Developer: The Fullbright Company
First Release: 15th August, 2013
Version Played: PlayStation 4
Available: PS Store US | PS Store UK | Xbox One | Steam
Katie returns home after touring Europe, only to find the house is empty. She has to piece together where everyone has gone from the clues left behind.
Though Katie is the character controlled by the player, this is primarily about her sister Sam. Finding notes and other objects triggers journal entries, written as though they were letters to Katie. Sam is a teenaged lesbian in the 1990s, and her story touches on dealing with her parents and finding her place in the world. In addition, Katie finds out more about her parents and the previous owner of the house.
There aren’t really any puzzles in the game, as it’s focused on story and exploration. It doesn’t get more complicated than finding a combination to open a lock.
I enjoyed the story. The voice acting was good, and it avoided a lot of the negative tropes that come with lesbian characters. I was a bit surprised it wasn’t a horror game, based on the way it’d been described to me. This is firmly based in the reality of family relationships.
The atmosphere in the house is well done.

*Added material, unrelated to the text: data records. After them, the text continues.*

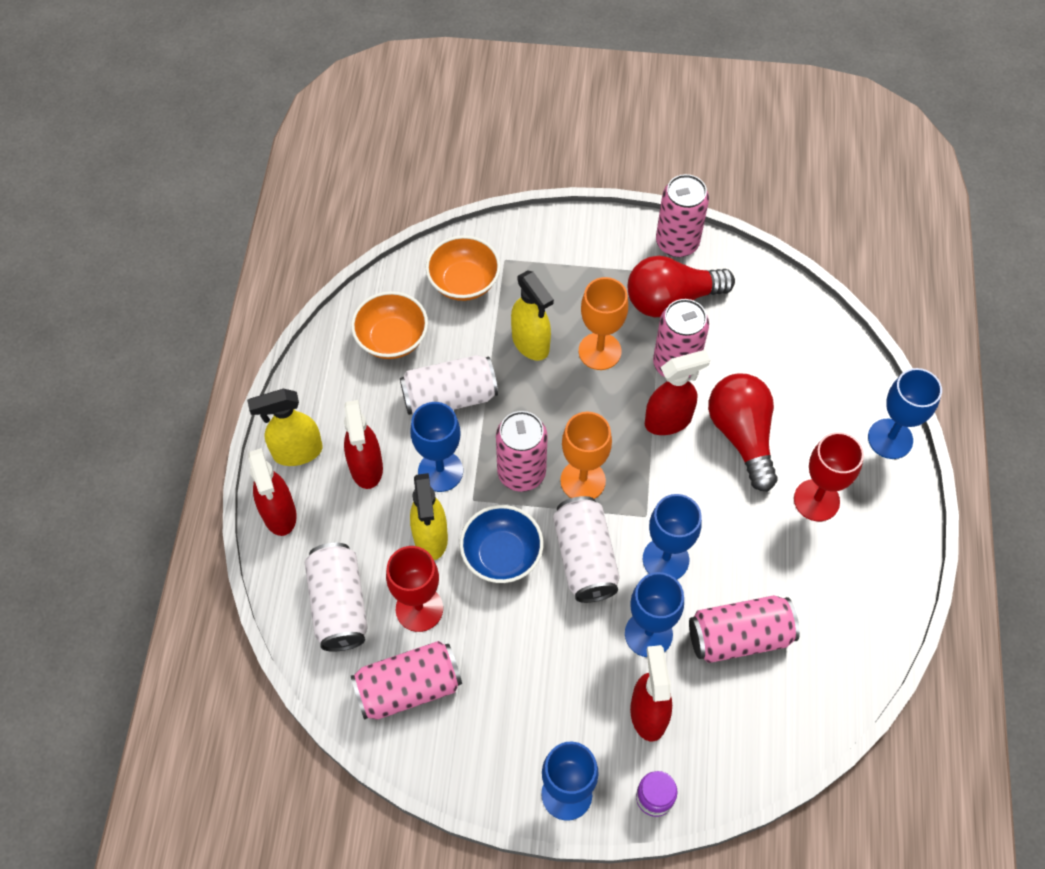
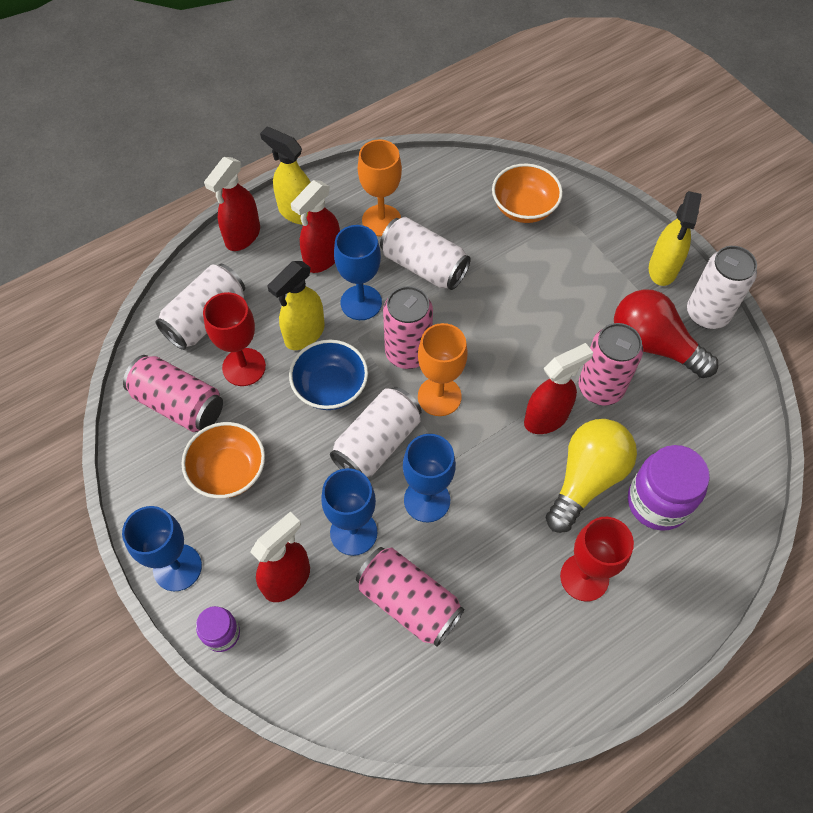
camera: 50 degrees right, 0 degrees up
(392, 339) = (435, 200): orange bowl -> orange bowl (229, 471)
(531, 343) = (518, 283): yellow spray bottle -> yellow spray bottle (662, 269)
(599, 351) = (558, 330): orange goblet -> orange goblet (381, 220)
(668, 421) = (546, 418): red spray bottle -> red spray bottle turned 60 degrees counterclockwise
(677, 242) = (707, 313): pink can -> white can
(742, 435) = (586, 479): red light bulb -> yellow light bulb
(798, 404) = (657, 502): none -> purple jar
(890, 439) = (700, 597): blue goblet -> none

Floorboards creak whilst a storm rages outside. These things are on random timers, giving them an organic feel. There’s attention to detail with the rooms, making sure they have the expected everyday objects. Each family member has their own style, which shows in the things they own. That said, the realism of the house also means there isn’t anything very surprising around the corner.

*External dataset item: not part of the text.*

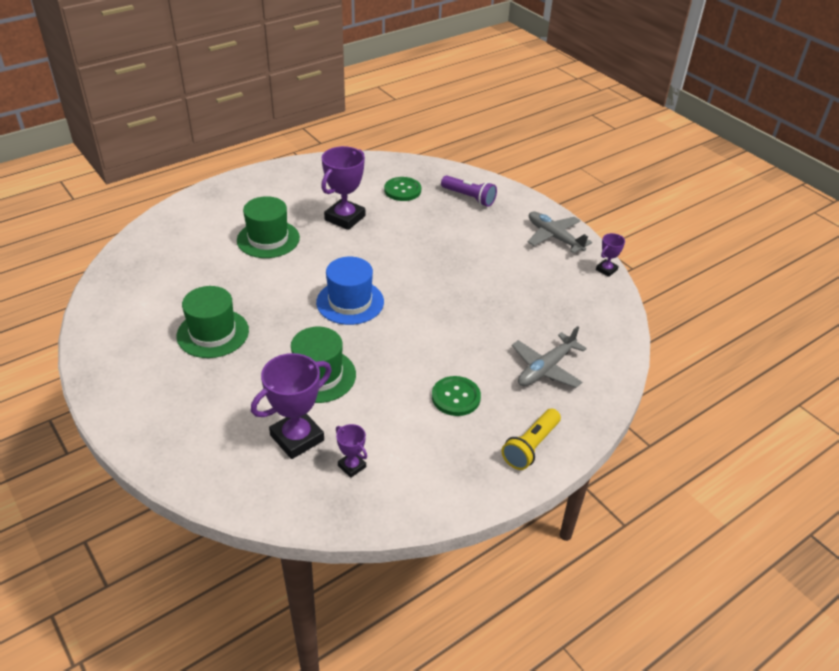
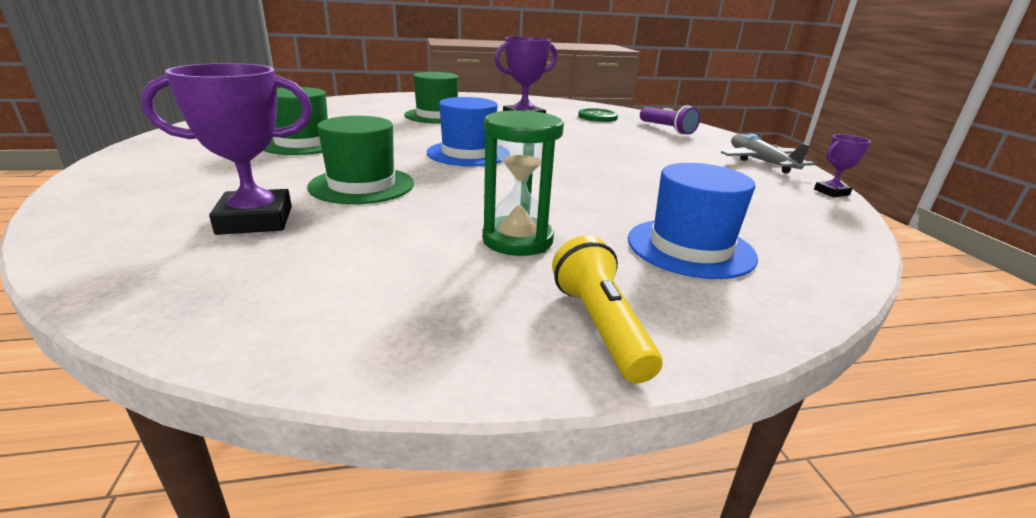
camera: 25 degrees right, 15 degrees down
(352, 466) = (277, 263): purple trophy -> none
(456, 397) = (517, 240): green button -> green hourglass
(531, 447) = (599, 326): yellow flashlight -> yellow flashlight turned 105 degrees clockwise
(546, 368) = (690, 247): grey plane -> blue hat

I grew up in the 1990s, but in a very different environment to Sam. The whole angle of the feminist punk movement was new to me. The game has music (on cassettes that can be played), fanzines and badges for the bands. The commentary mode includes some thoughts from Corin Tucker, the singer from Heavens to Betsy. There’s a lot of interesting stuff in the commentary in general, so it’s worth playing a second time with it activated.
Accessibility is reasonable. The game has options to remove head movement, and has a crosshair in the centre by default. This helps reduce motion sickness issues. Subtitles and text overlays for notes are also options. There are a few flickering lights in places, but the flickers are short and don’t create a strong strobe effect.
This is an interesting game about growing up and relationships. The emotional narrative and attention to detail stood out as strengths. The short playtime could be an issue for gamers on a budget. There are themes of anti-gay prejudice in the main storyline, and child abuse is implied in the side narratives, though none of that is very graphic.